### What to work on
Each line below from the one containing "A. Either user" through the one containing "## JAVA Cluster and Service Components" is to be given again exactly, and no line outside that span.

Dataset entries
◆ ◆ ◆ ◆
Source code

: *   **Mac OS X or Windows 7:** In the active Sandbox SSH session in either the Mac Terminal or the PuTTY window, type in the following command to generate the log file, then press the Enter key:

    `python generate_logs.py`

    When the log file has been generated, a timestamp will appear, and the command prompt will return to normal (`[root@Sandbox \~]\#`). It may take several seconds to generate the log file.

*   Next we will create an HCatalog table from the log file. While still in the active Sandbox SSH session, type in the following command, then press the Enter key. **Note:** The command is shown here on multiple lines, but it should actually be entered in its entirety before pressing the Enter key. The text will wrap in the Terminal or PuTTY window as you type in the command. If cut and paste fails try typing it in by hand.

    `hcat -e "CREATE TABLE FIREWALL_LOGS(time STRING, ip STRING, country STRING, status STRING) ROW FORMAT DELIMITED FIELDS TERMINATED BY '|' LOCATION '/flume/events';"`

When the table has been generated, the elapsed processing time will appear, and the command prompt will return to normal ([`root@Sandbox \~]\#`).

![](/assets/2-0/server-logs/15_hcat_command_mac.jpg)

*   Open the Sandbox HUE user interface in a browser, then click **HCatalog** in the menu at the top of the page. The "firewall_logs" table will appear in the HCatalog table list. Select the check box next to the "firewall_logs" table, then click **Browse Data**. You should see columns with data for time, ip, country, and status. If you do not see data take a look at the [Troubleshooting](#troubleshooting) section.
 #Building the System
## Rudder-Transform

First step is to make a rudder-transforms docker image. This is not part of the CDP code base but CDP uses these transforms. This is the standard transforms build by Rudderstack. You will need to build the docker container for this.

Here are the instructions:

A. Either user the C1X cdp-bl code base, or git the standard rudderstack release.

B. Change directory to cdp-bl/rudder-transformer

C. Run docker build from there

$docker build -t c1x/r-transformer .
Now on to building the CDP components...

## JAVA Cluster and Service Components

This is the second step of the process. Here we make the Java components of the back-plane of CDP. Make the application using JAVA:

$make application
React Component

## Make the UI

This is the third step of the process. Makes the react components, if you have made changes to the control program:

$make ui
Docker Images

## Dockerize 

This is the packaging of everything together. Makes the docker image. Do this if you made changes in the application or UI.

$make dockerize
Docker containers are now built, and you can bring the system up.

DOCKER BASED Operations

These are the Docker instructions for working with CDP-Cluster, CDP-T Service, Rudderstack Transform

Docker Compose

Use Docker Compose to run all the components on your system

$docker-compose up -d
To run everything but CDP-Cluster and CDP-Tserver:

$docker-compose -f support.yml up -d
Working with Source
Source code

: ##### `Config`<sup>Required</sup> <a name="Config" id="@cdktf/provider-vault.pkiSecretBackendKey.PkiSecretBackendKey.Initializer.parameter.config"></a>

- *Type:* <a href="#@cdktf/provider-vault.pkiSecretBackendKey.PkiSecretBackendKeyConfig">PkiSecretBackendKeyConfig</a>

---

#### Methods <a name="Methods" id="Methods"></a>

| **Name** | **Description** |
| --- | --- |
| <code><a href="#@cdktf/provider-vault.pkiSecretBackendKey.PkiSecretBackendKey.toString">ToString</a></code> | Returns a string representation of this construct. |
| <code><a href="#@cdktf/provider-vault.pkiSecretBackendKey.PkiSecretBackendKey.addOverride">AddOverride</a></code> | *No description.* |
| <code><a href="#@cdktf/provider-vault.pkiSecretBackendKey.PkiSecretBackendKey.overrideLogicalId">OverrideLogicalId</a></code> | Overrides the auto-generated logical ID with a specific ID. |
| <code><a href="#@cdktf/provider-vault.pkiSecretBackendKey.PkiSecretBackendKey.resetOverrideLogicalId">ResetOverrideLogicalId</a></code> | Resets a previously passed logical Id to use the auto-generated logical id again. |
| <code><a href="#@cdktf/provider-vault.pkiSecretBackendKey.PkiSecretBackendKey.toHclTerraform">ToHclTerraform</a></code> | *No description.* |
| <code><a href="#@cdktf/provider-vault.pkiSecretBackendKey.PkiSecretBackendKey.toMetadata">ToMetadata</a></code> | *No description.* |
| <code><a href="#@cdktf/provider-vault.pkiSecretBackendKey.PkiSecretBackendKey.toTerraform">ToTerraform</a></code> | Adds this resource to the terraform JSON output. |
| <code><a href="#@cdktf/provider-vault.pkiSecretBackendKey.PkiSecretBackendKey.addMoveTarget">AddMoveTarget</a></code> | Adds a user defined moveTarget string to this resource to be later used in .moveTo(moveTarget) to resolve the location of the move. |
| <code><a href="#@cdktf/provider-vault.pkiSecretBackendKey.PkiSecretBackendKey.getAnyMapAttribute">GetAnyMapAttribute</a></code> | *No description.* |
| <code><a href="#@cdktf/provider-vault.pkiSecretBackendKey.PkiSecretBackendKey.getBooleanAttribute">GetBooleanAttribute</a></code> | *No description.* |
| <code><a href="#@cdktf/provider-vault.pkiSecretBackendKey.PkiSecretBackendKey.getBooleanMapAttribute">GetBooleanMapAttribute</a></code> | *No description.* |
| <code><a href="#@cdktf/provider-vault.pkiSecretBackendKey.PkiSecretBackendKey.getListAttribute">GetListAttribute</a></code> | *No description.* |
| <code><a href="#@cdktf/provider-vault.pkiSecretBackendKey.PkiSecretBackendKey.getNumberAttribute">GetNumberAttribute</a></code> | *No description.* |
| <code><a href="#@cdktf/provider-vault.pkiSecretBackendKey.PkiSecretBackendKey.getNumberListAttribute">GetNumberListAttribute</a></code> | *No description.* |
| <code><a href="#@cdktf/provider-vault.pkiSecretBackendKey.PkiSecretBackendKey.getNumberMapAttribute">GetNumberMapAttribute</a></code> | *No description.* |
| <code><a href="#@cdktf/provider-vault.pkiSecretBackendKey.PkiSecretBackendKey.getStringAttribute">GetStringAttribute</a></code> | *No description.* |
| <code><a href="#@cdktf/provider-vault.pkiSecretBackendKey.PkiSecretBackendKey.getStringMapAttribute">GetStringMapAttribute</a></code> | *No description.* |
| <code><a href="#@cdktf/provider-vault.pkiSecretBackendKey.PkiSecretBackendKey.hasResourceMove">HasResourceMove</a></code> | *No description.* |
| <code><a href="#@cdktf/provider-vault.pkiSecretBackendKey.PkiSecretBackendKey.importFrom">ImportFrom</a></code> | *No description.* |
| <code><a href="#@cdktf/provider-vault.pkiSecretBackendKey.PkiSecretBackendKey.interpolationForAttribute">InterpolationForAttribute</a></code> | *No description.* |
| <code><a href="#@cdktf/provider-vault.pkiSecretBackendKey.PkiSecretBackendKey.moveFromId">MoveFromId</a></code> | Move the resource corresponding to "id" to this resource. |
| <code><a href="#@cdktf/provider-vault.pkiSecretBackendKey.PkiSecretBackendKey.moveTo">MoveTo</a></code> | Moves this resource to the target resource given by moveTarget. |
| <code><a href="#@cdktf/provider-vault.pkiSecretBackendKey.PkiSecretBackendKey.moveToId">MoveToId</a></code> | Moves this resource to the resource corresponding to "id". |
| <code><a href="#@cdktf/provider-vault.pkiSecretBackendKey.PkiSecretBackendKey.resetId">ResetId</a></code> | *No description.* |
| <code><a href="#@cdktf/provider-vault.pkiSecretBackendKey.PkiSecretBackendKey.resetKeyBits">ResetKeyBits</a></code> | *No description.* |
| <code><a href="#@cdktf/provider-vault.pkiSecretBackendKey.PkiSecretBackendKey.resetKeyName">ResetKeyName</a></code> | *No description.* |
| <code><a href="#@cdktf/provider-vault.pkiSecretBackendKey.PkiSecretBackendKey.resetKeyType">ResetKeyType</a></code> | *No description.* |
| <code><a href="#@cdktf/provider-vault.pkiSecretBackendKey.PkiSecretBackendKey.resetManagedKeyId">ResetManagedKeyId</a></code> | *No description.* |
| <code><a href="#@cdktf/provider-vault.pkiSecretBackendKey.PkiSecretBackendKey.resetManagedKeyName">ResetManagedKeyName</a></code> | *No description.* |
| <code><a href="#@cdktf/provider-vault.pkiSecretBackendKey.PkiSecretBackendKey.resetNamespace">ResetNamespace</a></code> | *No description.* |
◆ ◆ ◆ ◆
### Worked solution
A. Either user the C1X cdp-bl code base, or git the standard rudderstack release.

B. Change directory to cdp-bl/rudder-transformer

C. Run docker build from there

$docker build -t c1x/r-transformer .
Now on to building the CDP components...

## JAVA Cluster and Service Components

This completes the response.